Word for word, transcribe the lines from the one containing "index mcp: (539, 496)" through the end of the entries, both included, and nothing else.

Input for this task
────

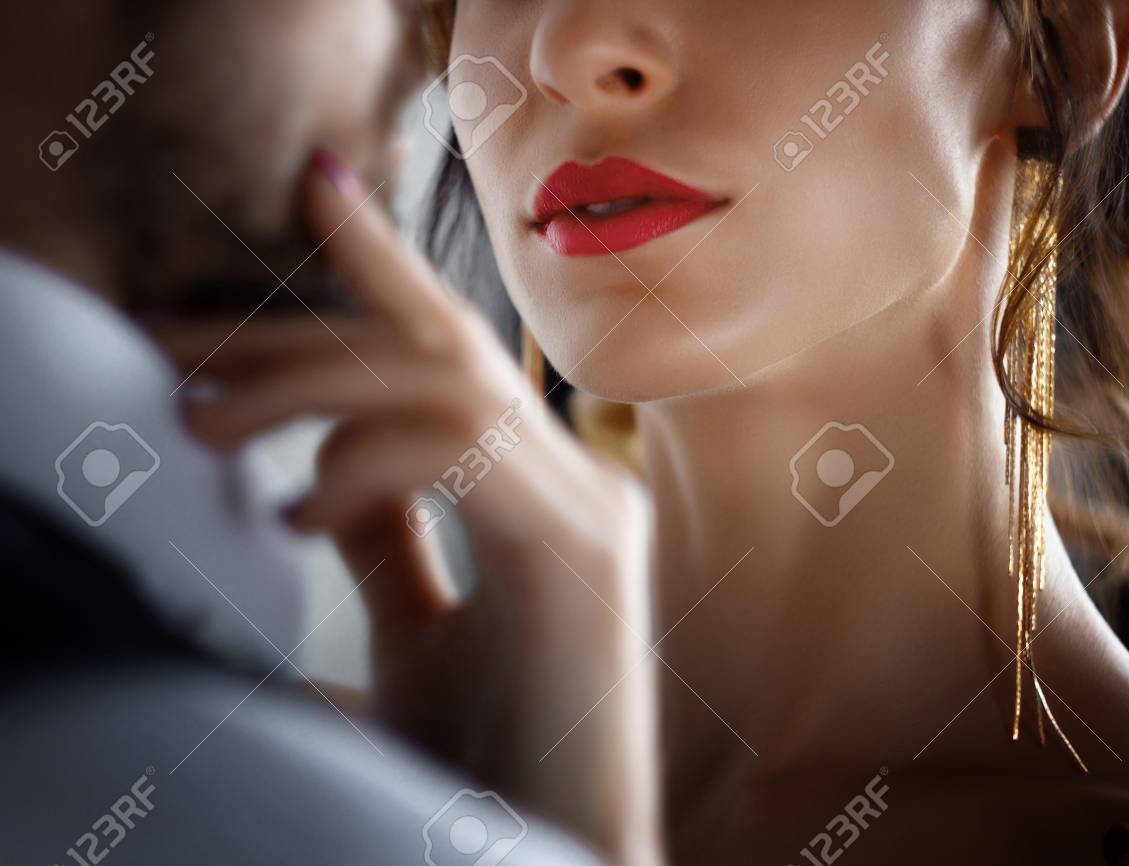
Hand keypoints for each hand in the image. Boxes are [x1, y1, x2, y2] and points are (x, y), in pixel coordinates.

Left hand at [156, 150, 661, 865]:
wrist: (557, 853)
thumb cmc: (494, 765)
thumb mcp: (419, 629)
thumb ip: (386, 535)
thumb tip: (310, 464)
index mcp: (539, 496)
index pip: (452, 355)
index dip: (386, 262)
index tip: (318, 188)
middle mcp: (577, 482)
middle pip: (434, 349)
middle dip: (295, 330)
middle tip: (171, 339)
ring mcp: (588, 511)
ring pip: (442, 383)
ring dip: (306, 386)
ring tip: (198, 421)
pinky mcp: (582, 553)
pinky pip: (462, 456)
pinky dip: (364, 463)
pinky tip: (293, 507)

────

Reply to the exercise
index mcp: (539, 496)
index pip: (452, 355)
index dip: (386, 262)
index tip: (318, 188)
middle mcp: (577, 482)
middle pip: (434, 349)
middle dip: (295, 330)
middle tip: (171, 339)
ring mcp: (588, 511)
ring pip: (442, 383)
ring dip: (306, 386)
ring tip: (198, 421)
pinky mcp: (582, 553)
pinky pip: (462, 456)
pinky dip: (364, 463)
pinky tip: (293, 507)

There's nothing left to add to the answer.